September 10th, 2007
Moving Up on Mini-Scripting
After my previous post on ad hoc scripting I had an example come up in my own work. I needed to search through some web logs for all hits in August to three servers from a pair of IP addresses. Below is the actual command line script I used, except I changed some identifying information and extended the script from a single line to multiple lines for clarity. This script reduced the logs to a file that details which web server was it, which IP address the request came from, and the date and time of the request:
let D=1; while (( D <= 31 )); do DD=$(printf "%02d" $D) for M in server-01 server-02 server-03 ; do gzip -cd $M/weblog.200708$DD.gz | \\ perl -anle 'print "'$M' $F[0] $F[3]" if $F[0] =~ /^10\.1\.2\.[34]$/' done let D=D+1 done > ~/log_report
There are a few things I want to point out about this mini-script:
- Iteration is performed on an index value (
$D
), tested using Kornshell’s double parentheses syntax, and incremented using alet
statement. - It makes use of a Perl one-liner to rearrange the data on each line and only print that data that is relevant to the task at hand.
- I send the output of the entire thing to a file by redirecting it after the final “
done
” statement.
None of these things is really a big deal to me anymore, but I have noticed many people do not think or know you can do these things. I think that if you do realize it then you can come up with some more powerful mini-scripts from your command line.
I noted before that I use the Z shell, a Bourne compatible shell.

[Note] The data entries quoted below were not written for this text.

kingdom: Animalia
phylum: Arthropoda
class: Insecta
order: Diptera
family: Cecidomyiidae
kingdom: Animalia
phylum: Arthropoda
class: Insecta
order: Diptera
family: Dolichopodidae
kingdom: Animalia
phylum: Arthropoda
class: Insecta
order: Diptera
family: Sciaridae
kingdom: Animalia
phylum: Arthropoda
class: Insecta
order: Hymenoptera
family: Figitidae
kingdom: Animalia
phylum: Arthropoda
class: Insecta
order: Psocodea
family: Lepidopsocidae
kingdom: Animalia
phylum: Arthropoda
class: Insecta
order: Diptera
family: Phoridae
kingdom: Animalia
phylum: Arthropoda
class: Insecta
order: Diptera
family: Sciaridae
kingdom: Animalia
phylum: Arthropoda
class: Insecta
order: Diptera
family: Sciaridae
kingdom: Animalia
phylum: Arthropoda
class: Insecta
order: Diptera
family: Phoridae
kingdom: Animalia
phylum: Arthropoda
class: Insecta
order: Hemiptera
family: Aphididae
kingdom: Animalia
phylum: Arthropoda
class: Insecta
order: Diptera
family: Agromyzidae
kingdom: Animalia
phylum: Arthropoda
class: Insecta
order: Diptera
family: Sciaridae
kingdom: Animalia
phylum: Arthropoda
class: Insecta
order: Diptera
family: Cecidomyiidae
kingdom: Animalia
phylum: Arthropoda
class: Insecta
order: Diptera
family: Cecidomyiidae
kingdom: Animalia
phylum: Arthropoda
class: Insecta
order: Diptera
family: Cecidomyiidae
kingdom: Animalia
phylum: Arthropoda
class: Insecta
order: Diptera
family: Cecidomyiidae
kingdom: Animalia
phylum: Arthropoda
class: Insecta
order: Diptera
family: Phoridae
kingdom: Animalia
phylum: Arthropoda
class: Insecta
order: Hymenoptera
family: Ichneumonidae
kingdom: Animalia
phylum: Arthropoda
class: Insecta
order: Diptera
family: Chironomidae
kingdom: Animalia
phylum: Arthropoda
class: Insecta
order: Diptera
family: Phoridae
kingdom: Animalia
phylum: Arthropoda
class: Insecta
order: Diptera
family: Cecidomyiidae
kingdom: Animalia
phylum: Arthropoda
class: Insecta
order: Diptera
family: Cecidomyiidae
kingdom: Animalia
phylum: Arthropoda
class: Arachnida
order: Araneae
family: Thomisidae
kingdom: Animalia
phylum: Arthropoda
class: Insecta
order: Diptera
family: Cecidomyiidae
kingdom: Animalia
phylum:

While the above mini-script will not work in the Bourne shell itself, it should also work in the Kornshell and the Bourne Again shell, though your mileage may vary.
Incrementing an Index
The generic script code for iterating over an increasing numeric index is:
let I=0; while (( I < 10 )); do ... your code here ... let I=I+1 done
If your shell is a traditional Bourne shell that does not support let-statements and double parentheses notation, then you may do this:
I=0; while [ $I -lt 10 ]; do ... your code here ... I=`echo $I + 1 | bc` done
If you have a small set of numbers to iterate over then it is often still faster to just type them all out in a for-statement, but that stops being true when you have a large set of numbers.
Invoking Perl and/or Ruby
This technique should not be alien to someone that writes shell scripts. Even if you never thought to invoke Perl and/or Ruby in your scripts, you have probably used sed and awk. In the above example I could have used awk instead of Perl, but Perl seemed like a better choice at the time. Ruby and Perl have flags that help them be more useful on the command line, and in fact they can both become more powerful replacements for sed and awk. Some flags are:
-n
: I call this the awk-mode flag. It causes both Ruby and Perl to loop on each line of the input, putting that line of input into $_
.
-p
: I call this the sed-mode flag. It causes both Ruby and Perl to loop on each line of input like -n
, but also prints the value of $_
at the end of the loop (presumibly you have modified it).
-a
: This is often used with -n
, though it could also be used with -p
. As each line of input is read, it is split and the resulting array stored in @F (Perl) or $F (Ruby). I used this feature in the above mini-script to limit which fields are output to the report I generated.
-l
: This flag causes lines output to be terminated with a newline. It also causes lines of data input via -n
and -p
to be auto-chomped.
-e
: The most important flag for one-liners! This causes Perl and Ruby to take their commands from the argument given after -e
. It may be specified multiple times to issue more code from the command line.
-i
: If you want to edit a file in-place you can use this flag to tell Perl or Ruby to edit each file of input instead of leaving those files untouched. You can also opt to provide an extension to be used for a backup of the input. Note that because of the syntax for the optional extension use, you should check the man page for usage.
Redirecting Output
You can redirect output from any part of a script. Most people focus on redirection of individual commands, but that causes one to have to keep appending data to an output file. One does not need to do that! Just redirect your output after the “done
” and you will capture all of the output from all of the commands inside the loop. Spiffy, eh?